4. Ação Civil Pública proposta contra concurso público, para o provimento de cargo de Juiz Substituto do Estado do Tocantins, deve ser processada e julgada na Justiça Estadual, devido à obrigação do Poder Judiciário de zelar pela intangibilidade do Pacto Federativo e pela garantia da autonomia dos entes federados.
5. Conflito conhecido, para declarar a competência da Justiça Estadual.” (grifou-se)
(STJ - CC 47.613/TO, Rel. Ministro JOSÉ ARNALDO DA FONSECA, Rel. p/ Acórdão Ministro PAULO MEDINA, TERCEIRA SEÇÃO, julgado em 22.06.2005, DJ 22.08.2005 p. 126)
Consta do voto vencedor do Ministro Paulo Medina o seguinte,
verbis:
“É mister ressaltar que, no Federalismo, constituído no
Brasil pelo fenômeno da descentralização política, todos os entes federados, quais sejam, a União, os Estados, o Distrito Federal e os Municípios, ocupam, juridicamente, o mesmo plano hierárquico, estando subordinados, unicamente, à Constituição Federal.
Não se pode, pelo princípio do federalismo, olvidar da isonomia política e jurídica da União e dos Estados, o que restaria, fatalmente, ameaçada pela interferência direta do Juízo Federal, na investidura de cargos afetos ao Poder Judiciário Estadual.
ROQUE ANTÔNIO CARRAZZA, ao registrar a igualdade jurídica da União e dos Estado, em fortuita citação do eminente jurista Dalmo de Abreu Dallari, in "Curso de Direito Constitucional Tributário", 16ª ed., São Paulo: Malheiros, 2001, p. 122, asseverou:
‘O reconhecimento desse poder de fixar sua própria escala
de prioridades é fundamental para a preservação da autonomia de cada governo. Se um governo puder determinar o que o outro deve fazer, ou mesmo o que deve
fazer em primeiro lugar, desaparecem todas as vantagens da organização federativa.’”

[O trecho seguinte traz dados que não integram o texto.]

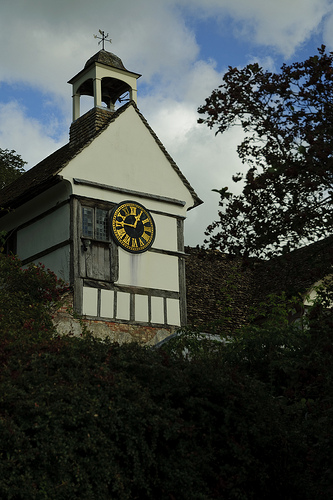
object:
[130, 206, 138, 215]
number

A competência, portanto, para processar e julgar a Execução Penal dos condenados que cumprem pena em Presídio Federal é da Justiça Federal.
Desse modo, pode-se asseverar que a Vara de Execução Estadual do local de cumprimento da penal é incompetente para processar e julgar a execução penal do condenado que está a cumprir pena em Penitenciária Federal.
Ressalte-se que, no caso específico da Penitenciária de Catanduvas, cumpre verificar qual Vara Federal é competente para tanto: se a Vara Federal
Criminal de Cascavel, a que pertence o Município de Catanduvas, ou se a Vara Federal Criminal de Curitiba.
A nosso aviso, a 1ª Vara Federal Criminal de Curitiba é a Vara competente para a Execução Penal, posto que foi designada pela resolução n. 56/2006-TRF4 para a Execução Penal Federal no Estado do Paraná.
Veja-se que é perfeitamente possível tal designação por ato administrativo do egrégio Tribunal Regional Federal da 4ª Região, posto que autorizado pelo art. 3º da Lei n. 9.664/98, que tem a seguinte redação, verbis:
“Art. 3º Caberá ao Tribunal Regional Federal da 4ª Região,
mediante ato próprio, especializar Varas em qualquer matéria, estabelecer a respectiva localização, competência e jurisdição, bem como transferir sua sede de um Município para outro, de acordo com a conveniência do Tribunal e a necessidade de agilização da prestação jurisdicional.”
Assim, a conclui-se que a Vara de Execução Federal é a competente para processar e julgar a Execução Penal de condenados que estão a cumprir pena em Presídio Federal, sendo que no caso específico do Presídio Federal de Catanduvas a 1ª Vara Federal Criminal de Curitiba é competente.